As a whole, the Direxion Funds' executives are banking on the growth of "alternative" asset classes, which, they said, have been growing four times faster than traditional mutual funds. Moreover, the fund executives want to ride the wave as the leveraged index fund marketplace moves beyond its initial stages and goes more mainstream.
The firm hopes to have 50 funds by year-end 2006 and grow assets to as much as $4 billion within the next 18 to 24 months.
If the leveraged fund marketplace is growing, it isn't showing up in flows of assets from retail investors, said Andrew Clark, senior research analyst at Lipper of New York. "These will remain institutional vehicles," he predicted. "We're not seeing any strong retail flows into these products."
Direxion Funds is not the only fund shop changing names, if not brands. Eighteen of Rydex's leveraged index funds just underwent name changes to make their underlying investment strategies more apparent. Effective May 1, Rydex dropped the Latin and Greek monikers on funds, such as Mekros and Artkos, in favor of more conventional names that indicate the underlying benchmark, including the newly renamed Rydex Russell 2000 Advantage Fund and Rydex Inverse OTC Fund.

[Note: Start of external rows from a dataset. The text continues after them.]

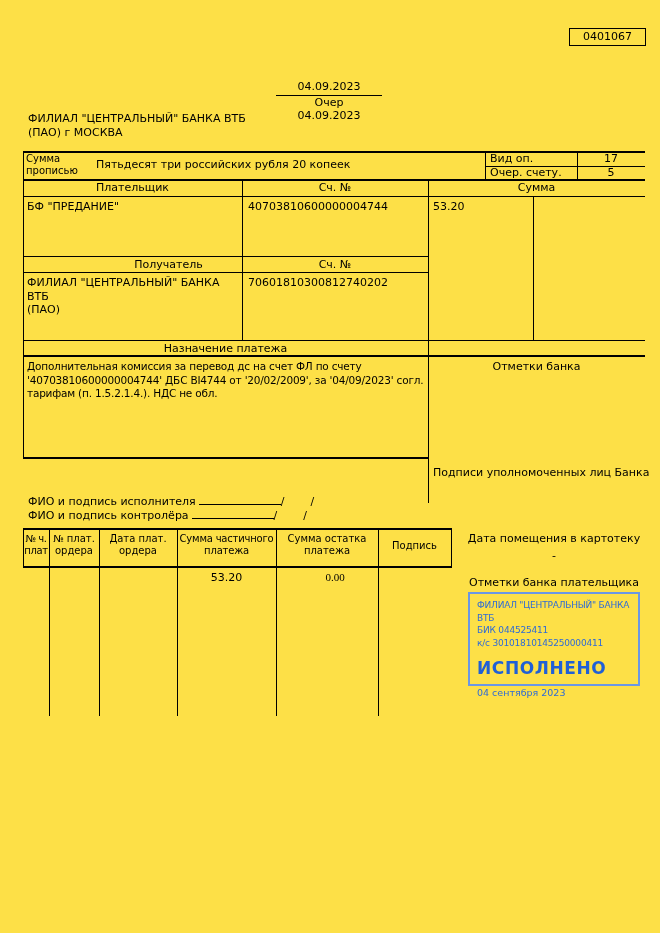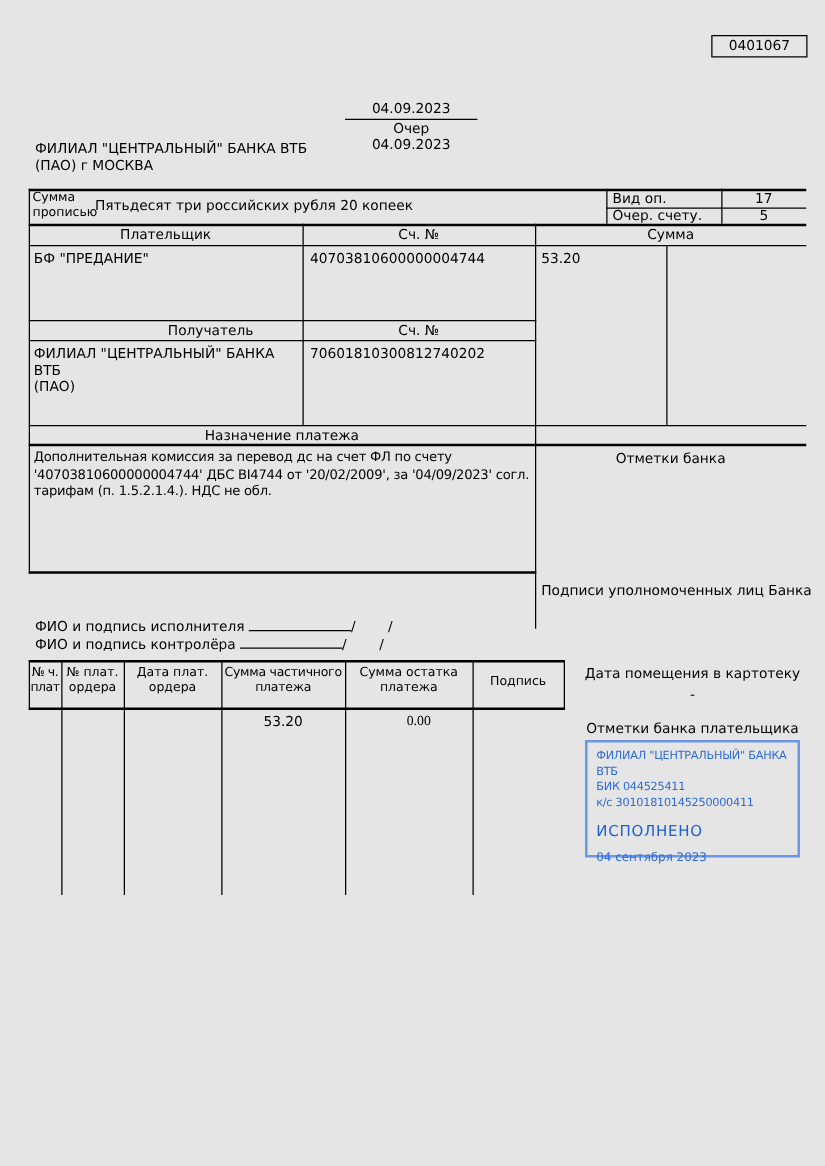--- a/index.html
+++ b/index.html
@@ -1,31 +1,31 @@
 <!DOCTYPE html>
 <html><head>
 <meta charset="utf-8">
 <style>
   html,body{margin:0;padding:0;background:#ffffff;}
-  .page{position:relative;width:660px;height:933px;background:#e5e5e5;
+  .page{position:relative;width:660px;height:933px;background:#fde047;
         font-family:"DejaVu Sans",sans-serif;font-size:11px;color:#000;overflow:hidden;}
   .abs{position:absolute;}
   .hl{position:absolute;background:#000;height:1px;}
   .hl2{position:absolute;background:#000;height:2px;}
   .vl{position:absolute;background:#000;width:1px;}
   .c{text-align:center;}
   .p{white-space:pre-line;}
   .s10{font-size:10px;line-height:12px;}
   .b{font-weight:bold;}
   .sig-underline{display:inline-block;width:82px;height:11px;border-bottom:1px solid #000;margin-left:3px;}
   .sig-gap{display:inline-block;width:26px;}
   .code-box{border:1px solid #000;line-height:15px;}
   .stamp{border:2px solid #6b97e4;color:#2e6bd6;box-sizing:border-box;padding:5px 7px;}
   .stamp .sm{font-size:9px;line-height:12.5px;letter-spacing:-0.2px;}
-  .stamp .status{margin-top:9px;font-weight:normal;font-size:12px;color:#2060d6;letter-spacing:0.6px;}
+  .stamp .status{margin-top:9px;font-weight:bold;font-size:17px;color:#2060d6;letter-spacing:0.6px;}
   .stamp .sdate{margin-top:9px;font-size:9.5px;}
   .purpose-text{font-size:10.5px;line-height:13.5px;letter-spacing:-0.2px;}
 </style>
 </head>
 <body>
 
 <div class="page">
 
   <div class="abs code-box c" style="left:569px;top:28px;width:75px;height:16px;">
     <span>0401067</span>
@@ -53,21 +53,21 @@
 
   <div class="vl" style="left:23px;top:151px;height:308px;"></div>
   <div class="vl" style="left:485px;top:151px;height:28px;"></div>
   <div class="vl" style="left:577px;top:151px;height:28px;"></div>
   <div class="vl" style="left:242px;top:179px;height:161px;"></div>
   <div class="vl" style="left:428px;top:179px;height:324px;"></div>
   <div class="vl" style="left:533px;top:196px;height:144px;"></div>
 
   <div class="abs p s10" style="left:26px;top:153px;width:54px;">Сумма
 прописью</div>
-  <div class="abs" style="left:76px;top:158px;">Пятьдесят три российских рубля 20 копеек</div>
+  <div class="abs" style="left:96px;top:158px;">Пятьдесят три российских рубля 20 копеек</div>
   <div class="abs" style="left:490px;top:152px;">Вид оп.</div>
   <div class="abs c" style="left:577px;top:152px;width:68px;">17</div>
   <div class="abs" style="left:490px;top:166px;">Очер. счету.</div>
   <div class="abs c" style="left:577px;top:166px;width:68px;">5</div>
 
   <div class="abs c" style="left:23px;top:181px;width:219px;">Плательщик</div>
   <div class="abs c" style="left:242px;top:181px;width:186px;">Сч. №</div>
   <div class="abs c" style="left:428px;top:181px;width:217px;">Сумма</div>
 
   <div class="abs" style="left:27px;top:200px;">БФ "ПРЕДАНИЕ"</div>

Funds whose objective is to leverage movements in the index by two times will include the name "dynamic," while funds whose objective is to leverage their underlying index by less than two times will assume the "advantage" moniker. Thus, the Rydex Titan 500 Fund, which seeks to outdo the S&P 500 index by two times, will become the Rydex Dynamic S&P 500 Fund.
Kevin McGovern, vice president of business development at Rydex, said the new names will be less confusing to advisers and easier for them to explain to clients.